### Description of the task
From the data that follows, copy every line holding the string "Left".

Joint position lists
====================
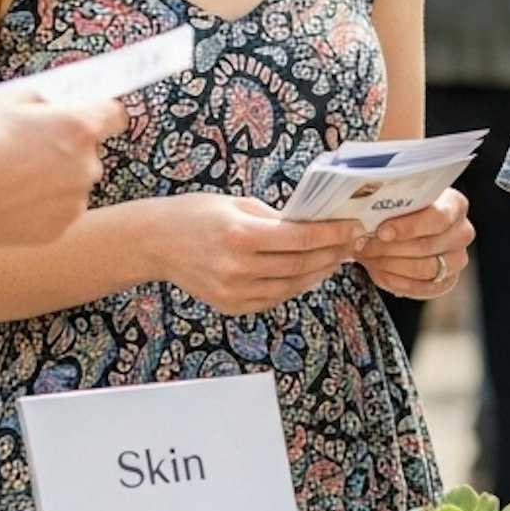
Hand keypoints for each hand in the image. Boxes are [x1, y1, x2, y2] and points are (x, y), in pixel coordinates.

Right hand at [0, 90, 124, 245]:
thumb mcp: (2, 100)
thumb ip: (40, 98)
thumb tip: (52, 102)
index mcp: (79, 127)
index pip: (115, 115)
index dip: (99, 113)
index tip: (84, 117)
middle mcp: (88, 165)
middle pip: (89, 151)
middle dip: (66, 148)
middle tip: (26, 150)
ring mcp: (75, 199)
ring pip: (73, 183)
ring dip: (54, 179)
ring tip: (13, 178)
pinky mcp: (58, 228)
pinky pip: (57, 210)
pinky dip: (40, 206)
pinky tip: (11, 200)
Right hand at [158, 195, 367, 314]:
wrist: (154, 243)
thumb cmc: (197, 215)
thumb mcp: (238, 204)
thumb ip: (277, 217)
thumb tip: (314, 223)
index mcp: (241, 236)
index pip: (302, 239)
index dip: (334, 234)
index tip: (355, 227)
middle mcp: (238, 268)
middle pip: (302, 265)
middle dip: (334, 253)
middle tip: (353, 243)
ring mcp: (234, 291)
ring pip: (292, 286)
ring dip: (320, 272)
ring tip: (336, 258)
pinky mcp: (231, 306)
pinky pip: (274, 298)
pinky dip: (296, 286)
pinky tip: (309, 273)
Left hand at [357, 188, 474, 301]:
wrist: (400, 227)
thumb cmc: (397, 209)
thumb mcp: (391, 199)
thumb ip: (381, 208)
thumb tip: (361, 225)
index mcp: (455, 205)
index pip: (438, 218)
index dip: (408, 227)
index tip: (382, 232)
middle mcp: (462, 232)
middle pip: (428, 246)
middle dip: (390, 248)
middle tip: (364, 245)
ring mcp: (457, 259)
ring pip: (426, 269)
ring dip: (391, 265)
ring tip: (369, 257)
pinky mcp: (448, 280)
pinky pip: (424, 288)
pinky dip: (398, 282)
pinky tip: (379, 272)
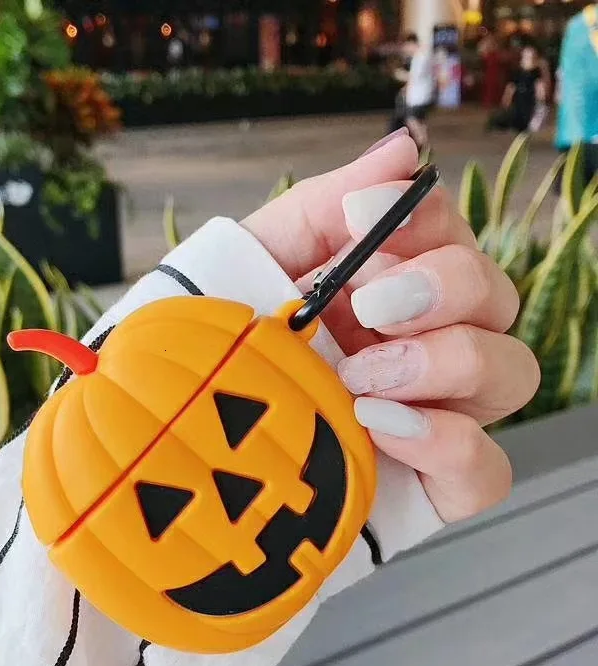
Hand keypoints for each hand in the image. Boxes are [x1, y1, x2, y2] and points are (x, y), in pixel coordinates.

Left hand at [241, 130, 539, 522]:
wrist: (184, 436)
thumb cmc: (224, 344)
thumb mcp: (260, 263)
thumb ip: (327, 204)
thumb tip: (406, 147)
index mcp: (389, 288)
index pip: (451, 237)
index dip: (426, 221)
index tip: (359, 221)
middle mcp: (423, 346)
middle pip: (497, 299)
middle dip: (443, 287)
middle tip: (369, 304)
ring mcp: (434, 417)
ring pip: (512, 374)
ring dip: (443, 361)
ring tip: (359, 376)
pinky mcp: (428, 487)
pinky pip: (487, 469)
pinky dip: (447, 442)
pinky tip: (379, 426)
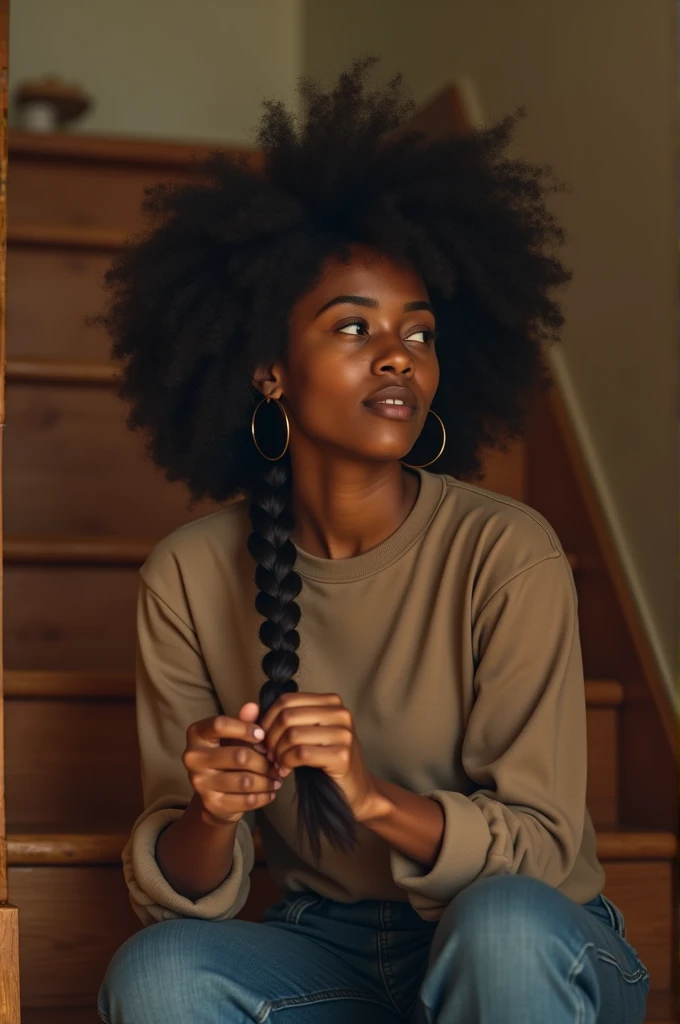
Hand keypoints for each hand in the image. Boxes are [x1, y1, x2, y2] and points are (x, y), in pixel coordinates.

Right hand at [182, 702, 282, 826]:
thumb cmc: (227, 754)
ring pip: (245, 780)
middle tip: (277, 762)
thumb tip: (253, 706)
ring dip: (267, 779)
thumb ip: (243, 720)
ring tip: (277, 777)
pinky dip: (264, 795)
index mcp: (196, 734)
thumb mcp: (233, 735)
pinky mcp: (211, 804)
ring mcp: (200, 783)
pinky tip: (271, 791)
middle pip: (239, 756)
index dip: (245, 728)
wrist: (215, 793)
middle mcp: (192, 758)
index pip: (219, 725)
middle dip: (264, 760)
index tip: (262, 735)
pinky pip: (246, 800)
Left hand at [257, 691, 383, 823]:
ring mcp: (344, 734)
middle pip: (287, 716)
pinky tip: (286, 770)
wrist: (354, 790)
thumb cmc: (324, 761)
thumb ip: (281, 719)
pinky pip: (301, 753)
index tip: (263, 739)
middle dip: (270, 738)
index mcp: (331, 702)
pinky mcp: (342, 755)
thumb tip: (248, 708)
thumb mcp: (305, 734)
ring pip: (292, 735)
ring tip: (278, 763)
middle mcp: (340, 713)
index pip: (286, 700)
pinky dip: (286, 762)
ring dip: (278, 753)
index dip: (267, 720)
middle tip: (269, 755)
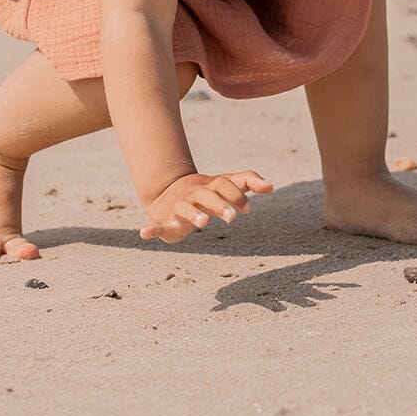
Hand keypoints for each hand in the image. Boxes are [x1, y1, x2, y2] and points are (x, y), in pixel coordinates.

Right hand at [139, 170, 273, 243]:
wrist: (169, 191)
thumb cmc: (206, 191)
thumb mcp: (225, 184)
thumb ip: (247, 182)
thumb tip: (272, 186)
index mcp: (210, 186)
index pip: (225, 185)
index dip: (237, 196)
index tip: (248, 211)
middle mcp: (194, 194)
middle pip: (207, 196)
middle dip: (219, 205)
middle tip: (232, 218)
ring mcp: (179, 206)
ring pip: (186, 208)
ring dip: (194, 215)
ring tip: (203, 224)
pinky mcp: (165, 220)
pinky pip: (156, 224)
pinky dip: (150, 228)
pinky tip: (144, 233)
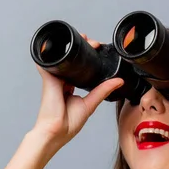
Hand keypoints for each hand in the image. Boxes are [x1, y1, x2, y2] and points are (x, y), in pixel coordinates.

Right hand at [33, 33, 123, 147]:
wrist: (56, 131)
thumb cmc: (68, 123)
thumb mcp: (90, 104)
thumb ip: (103, 91)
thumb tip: (118, 81)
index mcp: (70, 88)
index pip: (79, 69)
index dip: (88, 60)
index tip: (97, 51)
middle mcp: (61, 81)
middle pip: (71, 61)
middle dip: (82, 49)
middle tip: (93, 43)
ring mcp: (54, 78)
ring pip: (63, 57)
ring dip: (71, 46)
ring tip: (84, 37)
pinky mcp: (49, 78)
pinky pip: (50, 61)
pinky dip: (55, 51)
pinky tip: (63, 41)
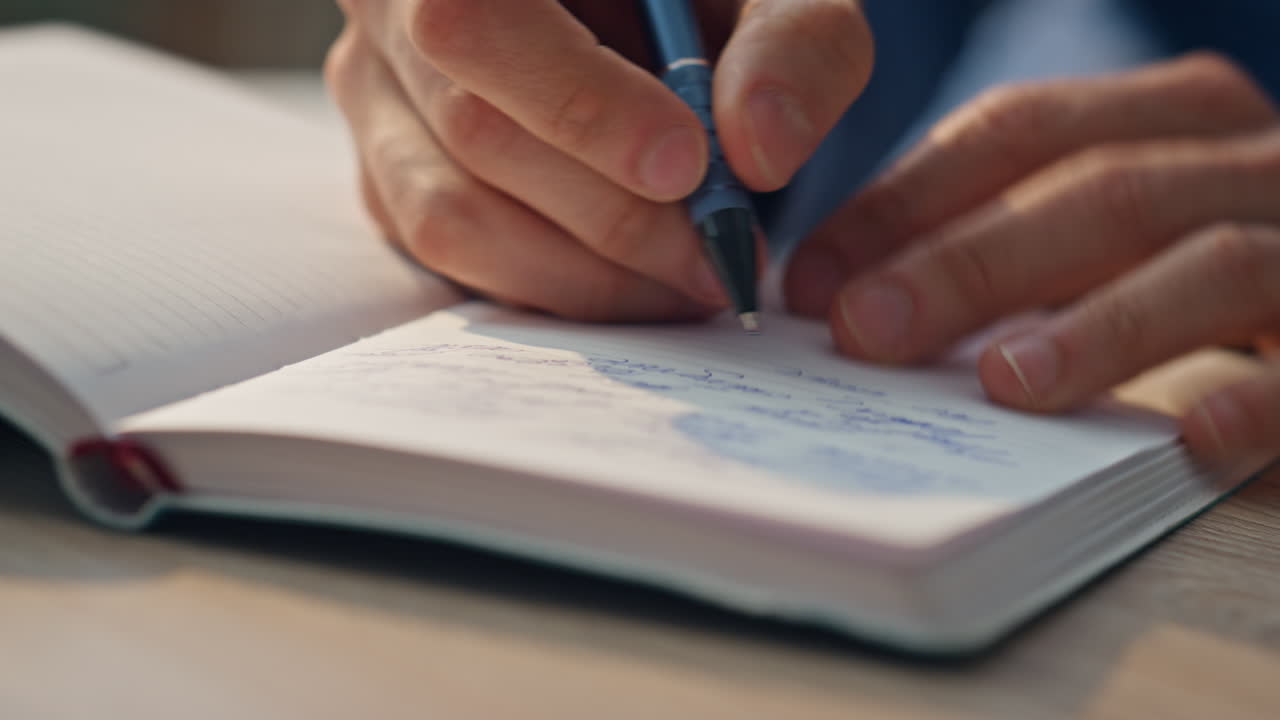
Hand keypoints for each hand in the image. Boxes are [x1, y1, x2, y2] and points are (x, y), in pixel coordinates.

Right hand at [327, 0, 872, 320]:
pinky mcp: (391, 178)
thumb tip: (762, 151)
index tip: (687, 167)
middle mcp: (393, 10)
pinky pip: (452, 260)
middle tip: (719, 256)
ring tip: (688, 279)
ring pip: (450, 217)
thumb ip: (795, 41)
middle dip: (613, 216)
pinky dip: (554, 288)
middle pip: (474, 131)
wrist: (659, 15)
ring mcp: (380, 99)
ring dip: (584, 274)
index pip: (477, 21)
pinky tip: (635, 279)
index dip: (579, 104)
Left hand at [783, 54, 1279, 459]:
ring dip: (1098, 328)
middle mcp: (1240, 160)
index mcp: (1163, 118)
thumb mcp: (1099, 223)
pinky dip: (1257, 401)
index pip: (1014, 134)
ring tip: (1004, 384)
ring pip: (1209, 264)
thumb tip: (843, 300)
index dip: (903, 204)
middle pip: (1100, 192)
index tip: (811, 281)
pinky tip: (1191, 439)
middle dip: (972, 263)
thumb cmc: (1192, 263)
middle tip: (869, 330)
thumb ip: (1003, 239)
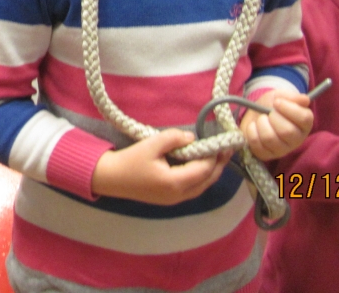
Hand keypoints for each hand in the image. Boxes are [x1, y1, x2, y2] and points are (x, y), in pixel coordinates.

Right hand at [91, 129, 228, 205]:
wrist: (110, 178)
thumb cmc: (130, 161)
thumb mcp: (151, 144)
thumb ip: (173, 138)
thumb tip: (192, 138)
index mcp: (176, 183)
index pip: (203, 169)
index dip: (214, 155)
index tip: (221, 141)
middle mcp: (179, 195)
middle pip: (207, 181)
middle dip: (219, 165)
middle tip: (228, 149)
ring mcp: (175, 199)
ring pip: (202, 186)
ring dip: (211, 171)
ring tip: (219, 156)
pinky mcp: (169, 198)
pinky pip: (193, 188)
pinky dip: (201, 176)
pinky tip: (201, 164)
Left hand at [240, 90, 313, 160]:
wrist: (254, 114)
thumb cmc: (271, 105)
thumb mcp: (280, 96)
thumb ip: (292, 97)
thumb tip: (304, 100)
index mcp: (304, 124)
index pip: (305, 119)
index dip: (289, 108)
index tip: (277, 102)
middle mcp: (296, 139)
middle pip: (287, 131)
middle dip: (273, 117)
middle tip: (269, 112)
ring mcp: (282, 149)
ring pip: (270, 138)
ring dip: (261, 124)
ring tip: (261, 119)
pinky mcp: (267, 155)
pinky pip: (257, 145)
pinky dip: (252, 132)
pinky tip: (254, 127)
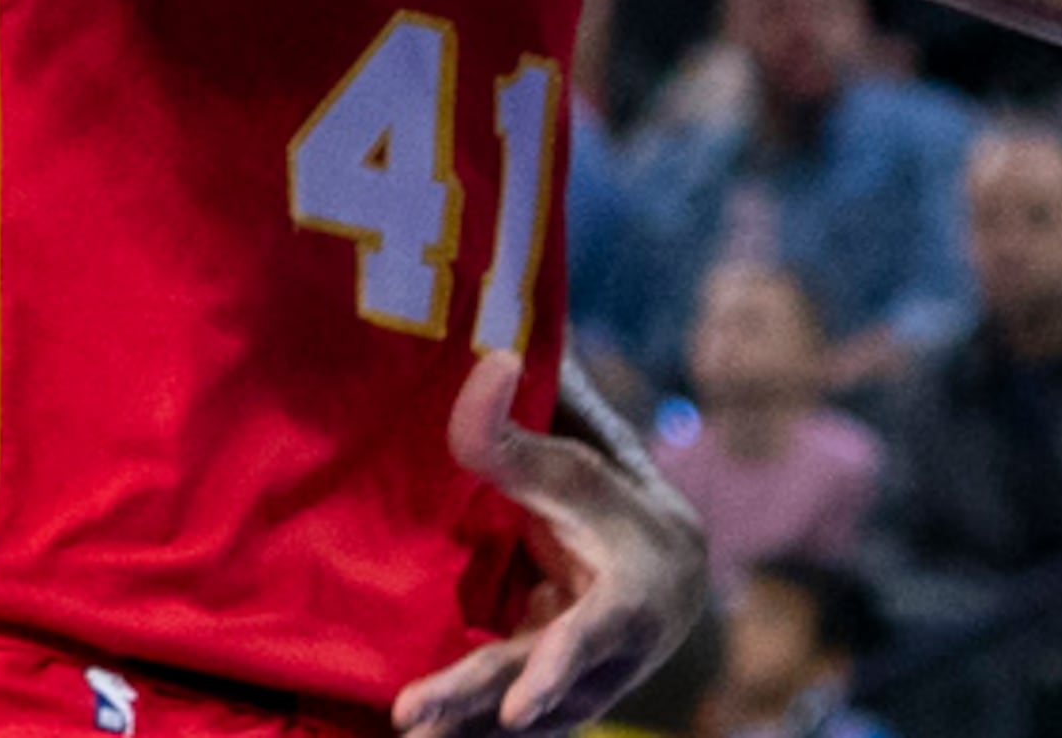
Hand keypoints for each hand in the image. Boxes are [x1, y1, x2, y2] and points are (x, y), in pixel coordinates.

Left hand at [393, 356, 704, 737]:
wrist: (656, 569)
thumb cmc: (614, 506)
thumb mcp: (575, 470)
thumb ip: (520, 433)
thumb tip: (490, 360)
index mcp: (632, 600)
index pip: (590, 638)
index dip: (556, 671)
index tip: (517, 712)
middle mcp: (609, 660)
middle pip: (535, 687)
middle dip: (474, 705)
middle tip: (411, 720)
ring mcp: (576, 690)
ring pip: (516, 716)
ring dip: (463, 726)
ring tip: (405, 732)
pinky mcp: (541, 701)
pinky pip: (499, 718)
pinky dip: (465, 726)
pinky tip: (419, 729)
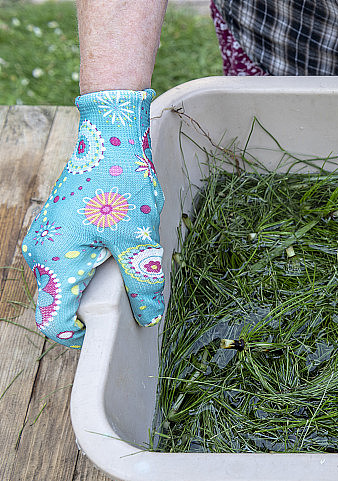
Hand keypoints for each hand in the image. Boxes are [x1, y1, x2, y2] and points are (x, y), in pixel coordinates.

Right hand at [21, 89, 164, 347]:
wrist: (110, 139)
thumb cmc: (121, 186)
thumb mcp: (138, 239)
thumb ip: (142, 282)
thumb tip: (148, 315)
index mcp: (54, 262)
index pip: (55, 322)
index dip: (82, 335)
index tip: (114, 329)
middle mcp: (40, 254)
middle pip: (59, 305)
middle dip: (93, 311)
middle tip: (129, 299)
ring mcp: (46, 240)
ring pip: (65, 283)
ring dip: (94, 288)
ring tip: (127, 270)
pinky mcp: (57, 229)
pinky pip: (68, 263)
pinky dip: (91, 269)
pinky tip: (119, 253)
====================
### Result for this exercise
Left hand at [357, 188, 474, 301]:
Left hand at [241, 130, 539, 522]:
Left hand at [257, 691, 383, 823]:
Left hand at [783, 54, 1279, 459]:
Left hand at [240, 90, 313, 160]:
Left hand at [393, 356, 704, 737]:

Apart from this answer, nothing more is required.